10/10
An early masterpiece.
13 February 2019
All of Wim Wenders' preoccupations were already on display in his early masterpiece "Alice in the Cities"; the road, travel, America, (and American music), alienation, angst. The 'story' is simplicity itself; a German photo-journalist, on an assignment in America, and one which he fails to complete, finds himself saddled with 9 year old Alice after meeting her and her mother as they try to book tickets back to Germany. When the mother abandons the child with him he seems to readily accept the responsibility of looking after her. He is something of a lost soul and in the child, Alice, perhaps he sees a mirror image of himself.

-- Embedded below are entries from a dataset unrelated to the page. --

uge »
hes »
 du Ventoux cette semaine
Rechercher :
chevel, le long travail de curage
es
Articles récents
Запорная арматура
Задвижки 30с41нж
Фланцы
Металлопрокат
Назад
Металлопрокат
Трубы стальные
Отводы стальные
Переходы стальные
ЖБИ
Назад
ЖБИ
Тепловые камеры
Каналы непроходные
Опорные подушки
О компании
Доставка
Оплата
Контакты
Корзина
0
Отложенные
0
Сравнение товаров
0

Today the premiss may seem somewhat unlikely yet it fits perfectly into Wenders' skewed vision of the world. He shot in monochrome, (Robby Muller was again DoP), giving it the feel of a documentary and as our hero, Rudiger Vogler is superbly naturalistic as is Yella Rottlander as Alice. They make a great, unsentimental team; the film may owe a debt to American cinema but it's without any of the sickly sentimentality you usually find in American films dealing with 'lost' children. Indeed, everything that happens seems remarkably matter-of-fact but this is a picture of life, not as it's lived, but as Wenders imagines it should be lived; it's both abstract and humanist and it remains one of the finest of all German films.